Relieved of the obligation for small talk, I found my world broken down into very basic terms. We harvested twelve ropes using a massive hydraulic winch and shoveled great clumps of ink black shells onto the wooden deck of the barge. When we were done, I was tasked with a feat that seemed kind of incomprehensible. Before me sat a pile of mussels five-feet high and probably six-feet in diameter, and I wasn’t going anywhere near dry land until they were clean, beardless and neatly packaged for the consideration of consumers. I progressed through the five stages of the Kübler-Ross model of grief — denial, anger, bargaining, depression and finally, acceptance — and still was only a quarter of the way done shoveling the pile through the first machine. Inside the tin shed, my boss and the first mate labored away with a kind of rhythmic deliberateness, moving back and forth from machine to machine like the shuttles on a giant loom. Soon, I too settled into the pace in my own state of muffled solitude: scoop, heave, dump, breathe, scoop, heave, dump, breathe.

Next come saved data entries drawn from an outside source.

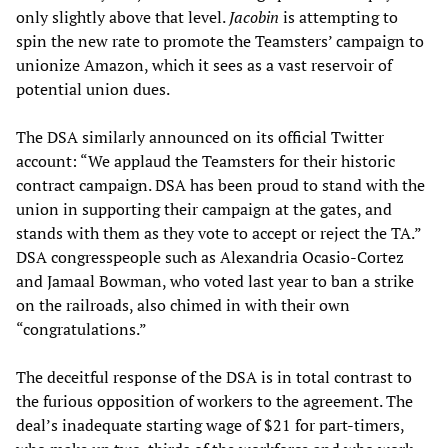
only slightly above that level.
Jacobin
is attempting to
spin the new rate to promote the Teamsters’ campaign to
unionize Amazon, which it sees as a vast reservoir of
potential union dues.
The DSA similarly announced on its official Twitter
account: “We applaud the Teamsters for their historic
contract campaign. DSA has been proud to stand with the
union in supporting their campaign at the gates, and
stands with them as they vote to accept or reject the TA.”
DSA congresspeople such as Alexandria Ocasio-Cortez
and Jamaal Bowman, who voted last year to ban a strike
on the railroads, also chimed in with their own
“congratulations.”
The deceitful response of the DSA is in total contrast to
the furious opposition of workers to the agreement. The
deal’s inadequate starting wage of $21 for part-timers,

I’m not saying that working in relative silence is the solution to all workplace ills, but there’s definitely something to it. Aside from the complete lack of bitching and moaning, there was no deliberation over some diplomatically-agreed-upon-but-generally-totally-unacceptable-for-10-hours-straight radio station. That’s not to say that things didn’t get a little weird inside the space between the muffs from time-to-time though. Somewhere around eleven o’clock on that first day, when I tired of narrating entire passages of the book I’m working on to myself, sounds and songs started to worm their way out of the gyrations of the generator. Robert Plant? Is that you? I don’t even like Led Zeppelin that much, but somehow he was in there, going “hoo hoo aayyy!” Jimmy Page followed with “bow bow bowna nownt! Bowna nownt bowna nownt, nownt na nownt na nownt!” “The Ocean”?! Fitting for sure, but that wasn’t all that emerged. There were some heavy Indian ragas in there, too, and sometimes some really spaced out dub (and no, I don’t go to work high despite what my subconscious’ taste in music says).

It was a first for me, hearing electric guitars shred through a layer of sound that in any other situation would have been oppressive. Out there though, on the glassy waters of bay, the uniformity of the sound of the undertaking somehow made it easier — an auditory opiate that got me through that first pile of mussels and many more since.